Text extracted from each page
========================================================================

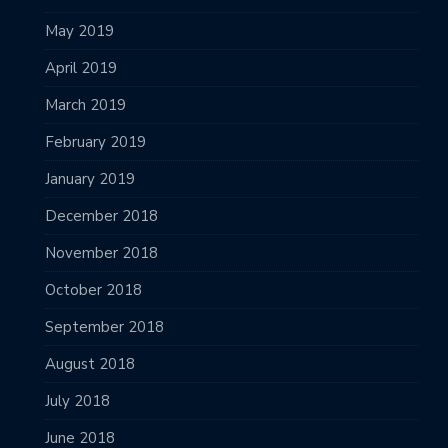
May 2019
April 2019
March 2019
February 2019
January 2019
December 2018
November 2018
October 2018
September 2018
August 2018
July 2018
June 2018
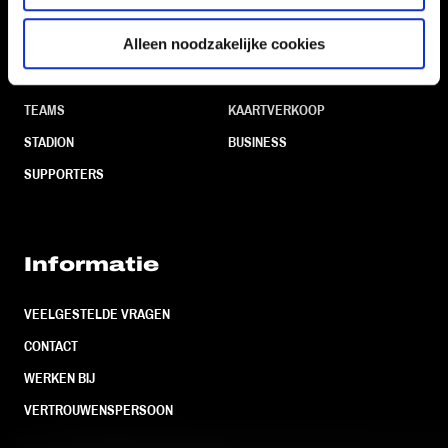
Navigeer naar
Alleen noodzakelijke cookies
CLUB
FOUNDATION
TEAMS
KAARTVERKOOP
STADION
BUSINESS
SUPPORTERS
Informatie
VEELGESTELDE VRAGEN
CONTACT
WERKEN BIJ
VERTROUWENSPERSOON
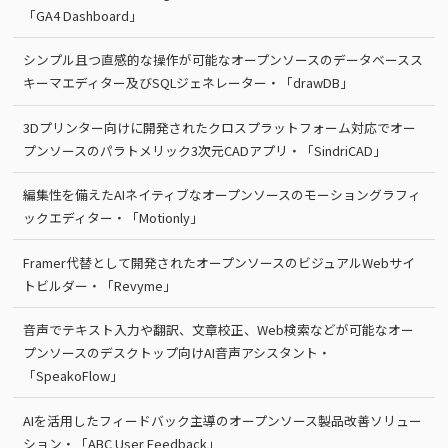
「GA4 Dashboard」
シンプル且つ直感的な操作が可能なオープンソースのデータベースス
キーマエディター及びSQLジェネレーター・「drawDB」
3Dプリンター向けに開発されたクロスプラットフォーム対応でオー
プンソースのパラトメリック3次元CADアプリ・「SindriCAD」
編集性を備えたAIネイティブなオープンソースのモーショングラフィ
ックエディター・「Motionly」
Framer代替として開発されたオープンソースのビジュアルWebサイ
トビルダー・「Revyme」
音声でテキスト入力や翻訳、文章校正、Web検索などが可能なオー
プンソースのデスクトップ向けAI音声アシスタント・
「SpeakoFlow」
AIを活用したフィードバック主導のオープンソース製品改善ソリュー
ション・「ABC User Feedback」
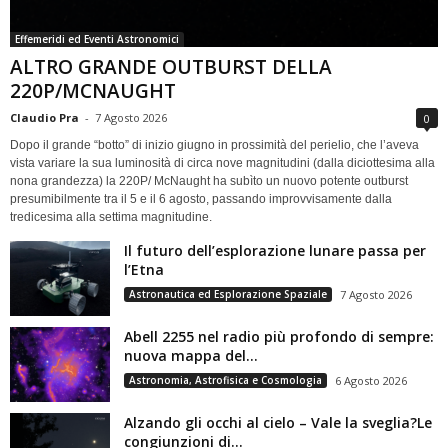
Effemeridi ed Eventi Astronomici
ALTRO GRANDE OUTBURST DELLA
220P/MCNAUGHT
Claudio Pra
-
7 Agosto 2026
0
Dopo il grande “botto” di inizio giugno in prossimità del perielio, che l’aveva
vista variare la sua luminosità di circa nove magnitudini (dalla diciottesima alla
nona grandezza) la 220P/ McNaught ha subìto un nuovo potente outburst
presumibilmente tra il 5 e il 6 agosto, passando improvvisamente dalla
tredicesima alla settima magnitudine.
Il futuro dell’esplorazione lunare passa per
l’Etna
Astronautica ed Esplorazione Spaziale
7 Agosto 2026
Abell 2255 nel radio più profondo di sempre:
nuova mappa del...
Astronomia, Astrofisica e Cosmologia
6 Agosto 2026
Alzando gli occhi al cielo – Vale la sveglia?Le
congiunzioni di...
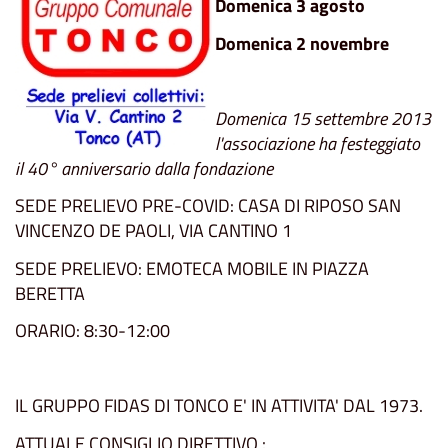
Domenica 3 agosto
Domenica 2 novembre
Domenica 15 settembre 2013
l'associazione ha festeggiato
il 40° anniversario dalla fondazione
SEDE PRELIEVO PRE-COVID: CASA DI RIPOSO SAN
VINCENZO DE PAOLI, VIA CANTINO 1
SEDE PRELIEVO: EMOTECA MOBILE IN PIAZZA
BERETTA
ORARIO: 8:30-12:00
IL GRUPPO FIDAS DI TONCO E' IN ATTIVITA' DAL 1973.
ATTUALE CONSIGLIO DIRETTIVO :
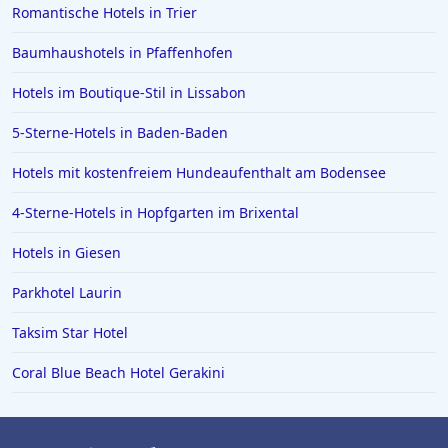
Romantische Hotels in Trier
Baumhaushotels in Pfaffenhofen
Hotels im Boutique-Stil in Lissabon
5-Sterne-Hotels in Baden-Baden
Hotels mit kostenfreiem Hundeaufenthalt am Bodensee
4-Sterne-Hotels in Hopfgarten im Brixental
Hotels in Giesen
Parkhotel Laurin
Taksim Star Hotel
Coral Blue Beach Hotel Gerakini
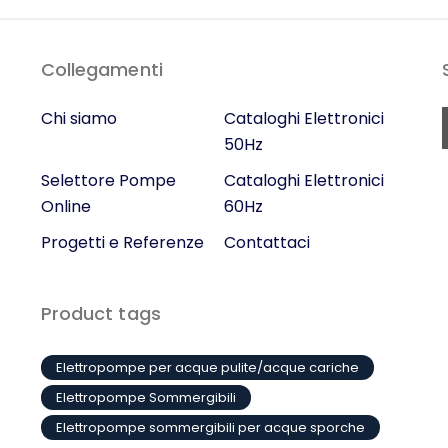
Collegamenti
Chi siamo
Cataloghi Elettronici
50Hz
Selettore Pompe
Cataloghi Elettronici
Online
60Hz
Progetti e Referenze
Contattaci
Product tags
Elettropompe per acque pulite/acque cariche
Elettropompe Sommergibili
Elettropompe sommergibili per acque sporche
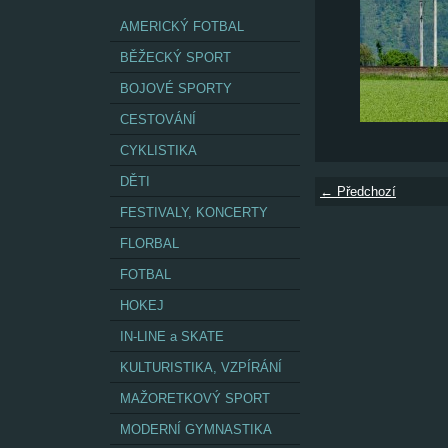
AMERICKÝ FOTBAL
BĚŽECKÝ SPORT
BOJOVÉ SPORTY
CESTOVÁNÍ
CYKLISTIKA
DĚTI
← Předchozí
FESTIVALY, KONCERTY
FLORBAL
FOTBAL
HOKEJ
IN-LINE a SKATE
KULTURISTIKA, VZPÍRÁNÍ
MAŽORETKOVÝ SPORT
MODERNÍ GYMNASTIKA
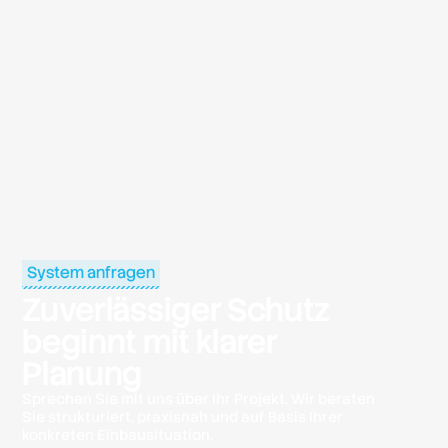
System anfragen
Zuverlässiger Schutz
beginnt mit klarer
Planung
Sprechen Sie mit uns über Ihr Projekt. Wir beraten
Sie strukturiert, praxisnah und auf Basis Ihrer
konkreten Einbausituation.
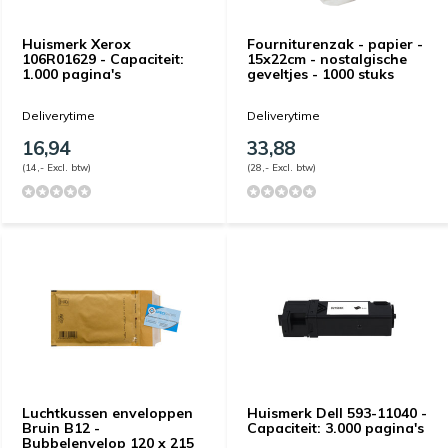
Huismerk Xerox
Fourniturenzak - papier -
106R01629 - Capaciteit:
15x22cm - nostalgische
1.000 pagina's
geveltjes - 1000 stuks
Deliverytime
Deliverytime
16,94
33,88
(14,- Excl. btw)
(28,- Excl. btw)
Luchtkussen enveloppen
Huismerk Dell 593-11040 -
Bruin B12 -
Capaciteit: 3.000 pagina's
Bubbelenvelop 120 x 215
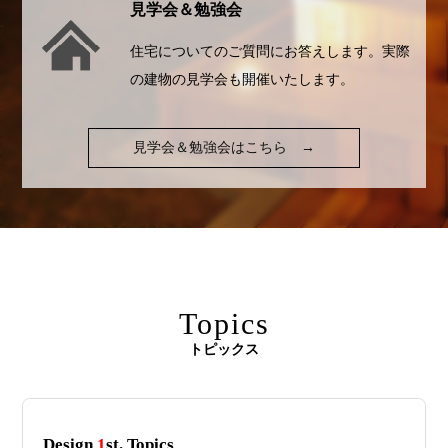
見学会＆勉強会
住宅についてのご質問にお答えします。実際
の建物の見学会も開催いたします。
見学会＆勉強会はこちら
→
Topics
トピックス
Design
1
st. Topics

========================================================================

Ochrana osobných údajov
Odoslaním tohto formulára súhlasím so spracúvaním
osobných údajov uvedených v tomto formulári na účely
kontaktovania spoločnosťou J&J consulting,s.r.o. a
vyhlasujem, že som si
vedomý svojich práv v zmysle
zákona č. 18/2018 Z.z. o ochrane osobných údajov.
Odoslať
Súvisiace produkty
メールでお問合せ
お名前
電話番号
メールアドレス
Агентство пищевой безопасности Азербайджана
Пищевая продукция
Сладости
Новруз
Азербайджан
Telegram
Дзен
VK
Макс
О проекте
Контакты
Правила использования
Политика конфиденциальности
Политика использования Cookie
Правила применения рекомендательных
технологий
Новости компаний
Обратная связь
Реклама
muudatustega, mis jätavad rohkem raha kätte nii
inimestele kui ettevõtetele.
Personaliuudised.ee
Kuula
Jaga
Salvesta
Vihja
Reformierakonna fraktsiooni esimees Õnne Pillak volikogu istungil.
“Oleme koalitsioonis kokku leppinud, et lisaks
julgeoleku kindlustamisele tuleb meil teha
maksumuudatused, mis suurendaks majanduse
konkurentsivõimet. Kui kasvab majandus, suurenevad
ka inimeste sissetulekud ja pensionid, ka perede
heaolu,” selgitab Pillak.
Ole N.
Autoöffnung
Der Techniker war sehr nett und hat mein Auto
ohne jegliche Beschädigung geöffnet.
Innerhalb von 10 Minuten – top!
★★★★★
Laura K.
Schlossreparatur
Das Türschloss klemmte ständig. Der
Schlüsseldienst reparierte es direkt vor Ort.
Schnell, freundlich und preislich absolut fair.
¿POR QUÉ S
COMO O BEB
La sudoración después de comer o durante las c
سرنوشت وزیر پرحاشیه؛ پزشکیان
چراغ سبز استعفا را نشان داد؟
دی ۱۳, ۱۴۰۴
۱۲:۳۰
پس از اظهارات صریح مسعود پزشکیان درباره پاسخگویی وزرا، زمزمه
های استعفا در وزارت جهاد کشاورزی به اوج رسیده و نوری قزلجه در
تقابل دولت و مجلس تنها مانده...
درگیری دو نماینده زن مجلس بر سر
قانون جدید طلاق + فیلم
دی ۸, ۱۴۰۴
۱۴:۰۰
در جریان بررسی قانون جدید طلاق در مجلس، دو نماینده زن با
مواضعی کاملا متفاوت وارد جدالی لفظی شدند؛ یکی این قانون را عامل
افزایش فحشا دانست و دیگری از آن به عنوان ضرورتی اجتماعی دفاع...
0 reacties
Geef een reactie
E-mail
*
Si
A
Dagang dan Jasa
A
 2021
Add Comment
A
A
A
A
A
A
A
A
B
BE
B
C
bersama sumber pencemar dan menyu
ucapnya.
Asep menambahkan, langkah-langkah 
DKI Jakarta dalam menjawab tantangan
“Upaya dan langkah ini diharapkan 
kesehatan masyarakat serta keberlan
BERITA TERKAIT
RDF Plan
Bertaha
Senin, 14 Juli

========================================================================

> Problem: Convert everything in the material from the line containing "Ochrana osobných údajov" down to the line containing "در جریان بررسی" into a numbered list, leaving out any blank lines.

> Response area:
1. Ochrana osobných údajov
2. Odoslaním tohto formulára súhlasím so spracúvaním
3. osobných údajov uvedených v tomto formulári na účely
4. kontaktovania spoločnosťou J&J consulting,s.r.o. a
5. vyhlasujem, že som si
6. vedomý svojich práv v zmysle
7. zákona č. 18/2018 Z.z. o ochrane osobných údajov.
8. Odoslať
9. Súvisiace produkty
10. メールでお問合せ
11. お名前
12. 電話番号
13. メールアドレス
14. Агентство пищевой безопасности Азербайджана
15. Пищевая продукция
16. Сладости
17. Новруз
18. Азербайджан
19. Telegram
20. Дзен
21. VK
22. Макс
23. О проекте
24. Контакты
25. Правила использования
26. Политика конфиденциальности
27. Политика использования Cookie
28. Правила применения рекомендательных
29. технологий
30. Новости компаний
31. Обратная связь
32. Реклама
33. muudatustega, mis jätavad rohkem raha kätte nii
34. inimestele kui ettevõtetele.
35. Personaliuudised.ee
36. Kuula
37. Jaga
38. Salvesta
39. Vihja
40. Reformierakonna fraktsiooni esimees Õnne Pillak volikogu istungil.
41. “Oleme koalitsioonis kokku leppinud, et lisaks
42. julgeoleku kindlustamisele tuleb meil teha
43. maksumuudatused, mis suurendaks majanduse
44. konkurentsivõimet. Kui kasvab majandus, suurenevad
45. ka inimeste sissetulekud ja pensionid, ka perede
46. heaolu,” selgitab Pillak.
47. Ole N.
48. Autoöffnung
49. Der Techniker war sehr nett und hat mein Auto
50. ohne jegliche Beschädigung geöffnet.
51. Innerhalb von 10 Minuten – top!
52. ★★★★★
53. Laura K.
54. Schlossreparatur
55. Das Türschloss klemmte ständig. Der
56. Schlüsseldienst reparierte es direkt vor Ort.
57. Schnell, freundlich und preislich absolut fair.
58. ¿POR QUÉ S
59. COMO O BEB
60. La sudoración después de comer o durante las c
61. سرنوشت وزیر پرحاشیه؛ پزشکیان
62. چراغ سبز استعفا را نشان داد؟
63. دی ۱۳, ۱۴۰۴
64. ۱۲:۳۰
65. پس از اظهارات صریح مسعود پزشکیان درباره پاسخگویی وزرا، زمزمه
66. های استعفا در وزارت جهاد کشاورزی به اوج رسیده و نوری قزلجه در
67. تقابل دولت و مجلس تنها مانده...
68. درگیری دو نماینده زن مجلس بر سر
69. قانون جدید طلاق + فیلم
70. دی ۸, ۱۴۰۴
71. ۱۴:۰۰
72. در جریان بررسی قانون جدید طلاق در مجلس، دو نماینده زن با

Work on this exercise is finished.